Muslim prayer apps are among dozens of apps removed from the Google Play Store after they were found to contain hidden data-harvesting software developed by a company tied to US national security contractors, reported Middle East Eye.
A report by the Wall Street Journal on Wednesday revealed that Al-Moazin Lite and Qibla Compass were among several popular apps temporarily banned by Google in late March.
The removals were prompted by Joel Reardon and Serge Egelman, university researchers who discovered surreptitious data-harvesting code while looking for vulnerabilities in Android apps.
Measurement Systems S. de R.L, a Panama-based company, paid developers to include its code in their apps, according to the Journal. That then allowed the company to collect data from the apps’ users, which the researchers said could potentially include phone numbers, email addresses and GPS data to track people’s movements.
Reardon and Egelman said it was the most privacy-invasive software development kit they had seen in six years of examining mobile apps, describing it as “malware”.
Measurement Systems is reportedly tied to a Virginia-based defence contractor involved in intelligence work for US national security agencies, according to corporate records and domain registrations.
The company told the Journal that it was not involved in secret data-harvesting and denied that it had links to US defence contractors.
Other apps caught up in the scandal include Speed Camera Radar, WiFi Mouse and a weather app popular in Iran.
The Egypt-based developer of Al Moazin said that it believed that Measurement Systems was collecting data on behalf of internet providers, financial services and energy companies.
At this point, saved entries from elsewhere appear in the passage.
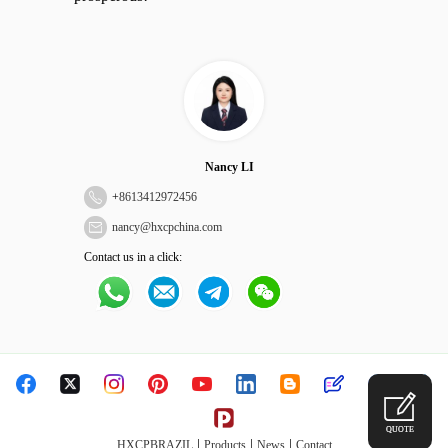
Nancy LI
+
8613412972456
nancy@hxcpchina.com
Contact us in a click:
QUOTE
|
|
|
HXCPBRAZIL
Products
News
Contact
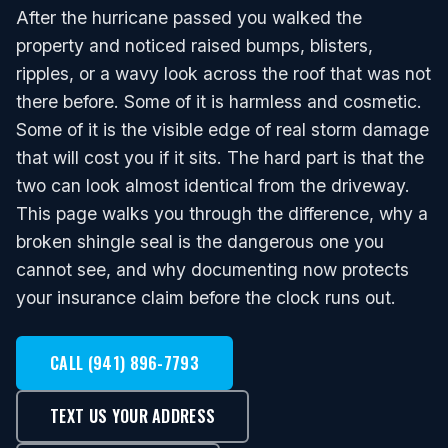
After the hurricane passed you walked the
property and noticed raised bumps, blisters,
ripples, or a wavy look across the roof that was not
there before. Some of it is harmless and cosmetic.
Some of it is the visible edge of real storm damage
that will cost you if it sits. The hard part is that the
two can look almost identical from the driveway.
This page walks you through the difference, why a
broken shingle seal is the dangerous one you
cannot see, and why documenting now protects
your insurance claim before the clock runs out.
CALL (941) 896-7793
TEXT US YOUR ADDRESS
The developers of Qibla did not respond to the Journal’s request for comment.
Google said that the banned apps could apply for reinstatement once the data-harvesting code was removed.
In November 2020, Muslim Pro, a prayer app that had been downloaded 100 million times worldwide, was revealed to have sold its data to a company that then sold the information to the US military.
The news sparked international condemnation and reignited debates about the US government’s mass surveillance programmes on Muslims in the wake of its “war on terror”.
Last year, another popular Muslim prayer app, Salaat First, was alleged to have sold users’ location data to a French firm that was previously part of a complex data supply chain involving a US government contractor that worked with the FBI, ICE, and US Customs and Border Protection.